Leukocyte Migration Inhibition and Lymphocyte Blastogenesis Responses in Breast Carcinoma Patients to Mouse Mammary Tumor Virus and to Virion gp52 Antigen and Rauscher Murine Leukemia Virus-Kirsten Sarcoma Virus gp69/71 Antigen

Abstract

Direct leukocyte migration inhibition (LMI) and lymphocyte proliferation (LP) assays were conducted with leukocytes from patients with breast cancer, benign breast disease, and other types of cancer and from normal donors with the use of mouse mammary tumor virus (MuMTV), its major glycoprotein (gp52), murine leukemia virus (MuLV) glycoproteins (gp69/71), and normal nonvirion glycoproteins. With the use of LMI, leukocytes from 13 of 15 (83%) breast carcinoma patients and 3 of 5 benign breast disease patients reacted with MuMTV, whereas leukocytes from 1 of 16 (6%) normal donors and 0 of 9 patients with other cancers reacted. LMI with gp52 was positive in 39 of 60 (65%) patients with breast cancer, 8 of 15 (53%) with fibrocystic disease, 2 of 11 (18%) with fibroadenoma, 1 of 15 (7%) normal donors, and 3 of 15 (29%) patients with other cancers. Specificity studies with gp69/71 preparations of Rauscher MuLV and Kirsten murine sarcoma virus gave approximately 40% incidence of reactivity in patients with breast cancer, 20% in patients with benign breast disease, 10% in normal donors, and 0% in patients with other cancers.
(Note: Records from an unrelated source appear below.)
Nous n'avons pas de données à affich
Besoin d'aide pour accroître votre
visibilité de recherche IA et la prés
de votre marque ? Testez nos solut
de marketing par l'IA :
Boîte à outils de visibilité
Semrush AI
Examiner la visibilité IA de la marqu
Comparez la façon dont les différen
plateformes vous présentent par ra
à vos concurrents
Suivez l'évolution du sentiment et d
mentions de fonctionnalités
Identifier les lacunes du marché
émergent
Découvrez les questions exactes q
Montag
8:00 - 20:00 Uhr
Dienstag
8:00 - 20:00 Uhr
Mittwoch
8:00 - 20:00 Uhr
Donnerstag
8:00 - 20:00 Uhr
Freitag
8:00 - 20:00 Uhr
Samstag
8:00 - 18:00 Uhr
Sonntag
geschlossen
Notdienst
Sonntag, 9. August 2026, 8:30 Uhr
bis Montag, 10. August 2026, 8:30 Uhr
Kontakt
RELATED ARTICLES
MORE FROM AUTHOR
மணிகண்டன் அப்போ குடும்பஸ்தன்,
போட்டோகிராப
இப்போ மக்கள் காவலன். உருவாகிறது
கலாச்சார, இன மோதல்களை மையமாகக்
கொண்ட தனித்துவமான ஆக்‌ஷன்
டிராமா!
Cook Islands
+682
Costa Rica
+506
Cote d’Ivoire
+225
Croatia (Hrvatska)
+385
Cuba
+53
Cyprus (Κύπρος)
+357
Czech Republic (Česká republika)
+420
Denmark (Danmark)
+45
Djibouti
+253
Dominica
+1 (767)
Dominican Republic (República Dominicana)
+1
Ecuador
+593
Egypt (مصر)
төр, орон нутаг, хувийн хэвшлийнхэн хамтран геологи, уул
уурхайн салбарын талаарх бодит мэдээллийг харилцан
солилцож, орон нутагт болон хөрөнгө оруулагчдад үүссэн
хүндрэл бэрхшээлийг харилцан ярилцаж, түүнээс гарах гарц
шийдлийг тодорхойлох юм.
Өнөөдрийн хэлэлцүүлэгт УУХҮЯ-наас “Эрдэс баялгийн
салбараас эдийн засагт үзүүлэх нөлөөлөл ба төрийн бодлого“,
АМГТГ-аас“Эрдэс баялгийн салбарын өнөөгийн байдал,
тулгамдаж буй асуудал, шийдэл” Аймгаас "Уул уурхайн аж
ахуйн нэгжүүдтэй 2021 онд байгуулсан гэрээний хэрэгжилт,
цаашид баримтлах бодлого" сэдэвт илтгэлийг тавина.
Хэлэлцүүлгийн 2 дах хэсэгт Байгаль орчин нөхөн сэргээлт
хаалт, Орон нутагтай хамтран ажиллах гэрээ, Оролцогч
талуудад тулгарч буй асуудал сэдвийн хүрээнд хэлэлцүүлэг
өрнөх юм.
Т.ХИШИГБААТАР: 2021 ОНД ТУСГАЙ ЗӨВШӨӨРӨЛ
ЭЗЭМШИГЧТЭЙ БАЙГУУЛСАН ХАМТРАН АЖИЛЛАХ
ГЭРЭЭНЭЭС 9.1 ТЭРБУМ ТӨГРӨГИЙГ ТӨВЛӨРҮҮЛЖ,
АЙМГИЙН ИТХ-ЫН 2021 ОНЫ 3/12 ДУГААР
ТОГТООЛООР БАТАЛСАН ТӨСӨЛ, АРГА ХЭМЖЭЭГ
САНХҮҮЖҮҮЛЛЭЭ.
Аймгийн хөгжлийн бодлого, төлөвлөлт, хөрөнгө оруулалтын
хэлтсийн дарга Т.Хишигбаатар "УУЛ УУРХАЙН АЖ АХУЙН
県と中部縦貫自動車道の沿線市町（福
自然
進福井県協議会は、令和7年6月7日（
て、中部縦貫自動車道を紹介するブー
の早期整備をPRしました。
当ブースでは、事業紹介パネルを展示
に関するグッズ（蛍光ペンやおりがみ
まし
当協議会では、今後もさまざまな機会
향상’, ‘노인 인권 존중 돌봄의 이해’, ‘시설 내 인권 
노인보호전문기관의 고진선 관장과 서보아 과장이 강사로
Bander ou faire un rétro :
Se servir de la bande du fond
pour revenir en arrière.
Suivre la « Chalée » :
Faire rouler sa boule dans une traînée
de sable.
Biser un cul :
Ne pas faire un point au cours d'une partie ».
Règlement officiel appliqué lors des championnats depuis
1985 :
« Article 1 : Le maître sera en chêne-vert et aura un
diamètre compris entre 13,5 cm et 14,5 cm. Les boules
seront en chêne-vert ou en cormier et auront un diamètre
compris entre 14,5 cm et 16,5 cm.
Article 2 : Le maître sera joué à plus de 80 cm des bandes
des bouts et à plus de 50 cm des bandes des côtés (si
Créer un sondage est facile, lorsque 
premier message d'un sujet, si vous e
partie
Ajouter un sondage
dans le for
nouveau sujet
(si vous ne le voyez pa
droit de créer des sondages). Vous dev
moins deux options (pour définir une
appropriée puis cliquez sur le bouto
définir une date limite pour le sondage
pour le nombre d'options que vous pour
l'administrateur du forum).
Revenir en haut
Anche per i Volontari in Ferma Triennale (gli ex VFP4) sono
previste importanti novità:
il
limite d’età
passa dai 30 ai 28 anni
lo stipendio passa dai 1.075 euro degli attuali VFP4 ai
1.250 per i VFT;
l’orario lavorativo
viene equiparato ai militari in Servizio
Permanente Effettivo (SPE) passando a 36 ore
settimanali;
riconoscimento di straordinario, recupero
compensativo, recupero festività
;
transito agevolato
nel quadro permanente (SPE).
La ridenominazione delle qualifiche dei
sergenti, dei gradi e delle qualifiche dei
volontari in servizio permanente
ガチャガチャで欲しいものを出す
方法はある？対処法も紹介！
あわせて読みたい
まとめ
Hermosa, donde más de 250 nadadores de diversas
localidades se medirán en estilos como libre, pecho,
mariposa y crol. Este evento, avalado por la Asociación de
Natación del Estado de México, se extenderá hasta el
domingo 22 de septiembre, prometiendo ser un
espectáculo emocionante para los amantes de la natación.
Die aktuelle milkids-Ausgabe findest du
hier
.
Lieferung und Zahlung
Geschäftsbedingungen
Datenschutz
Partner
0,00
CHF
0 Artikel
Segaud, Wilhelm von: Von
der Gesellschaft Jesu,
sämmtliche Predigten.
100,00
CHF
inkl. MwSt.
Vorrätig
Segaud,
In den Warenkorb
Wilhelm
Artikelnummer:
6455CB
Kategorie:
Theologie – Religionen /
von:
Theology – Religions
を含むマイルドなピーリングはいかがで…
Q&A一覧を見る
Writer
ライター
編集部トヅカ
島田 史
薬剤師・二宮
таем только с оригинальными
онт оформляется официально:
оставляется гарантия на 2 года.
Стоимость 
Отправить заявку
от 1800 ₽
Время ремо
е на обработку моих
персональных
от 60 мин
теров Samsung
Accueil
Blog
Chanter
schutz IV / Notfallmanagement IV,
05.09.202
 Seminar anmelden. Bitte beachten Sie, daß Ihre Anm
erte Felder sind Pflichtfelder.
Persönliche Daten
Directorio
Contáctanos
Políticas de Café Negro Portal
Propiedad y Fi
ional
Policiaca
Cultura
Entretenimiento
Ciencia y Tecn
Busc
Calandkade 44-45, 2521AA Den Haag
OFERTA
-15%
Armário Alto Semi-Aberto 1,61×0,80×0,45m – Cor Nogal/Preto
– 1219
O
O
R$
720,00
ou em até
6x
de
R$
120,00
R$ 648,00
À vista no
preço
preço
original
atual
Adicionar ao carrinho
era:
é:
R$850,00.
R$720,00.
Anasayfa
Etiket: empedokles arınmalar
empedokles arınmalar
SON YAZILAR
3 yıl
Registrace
However, significant reactivity of breast cancer patients was also observed with the nonvirion glycoproteins: fetuin from fetal bovine serum and human transferrin. Kinetic experiments with different harvest days and population studies with LP assays were unable to discriminate reactivity from that of normal donors against MuMTV, gp52, or gp69/71. Results suggested that many leukocytes from patients with breast carcinoma and benign breast disease have reactivity in LMI assays against glycoproteins of MuMTV, MuLV, and nonvirion fetuin and transferrin. Due to lack of restriction of LMI and LP specificity to antigens of MuMTV in both patients with malignant and benign breast disease, one must be cautious in interpreting the etiologic significance of these findings.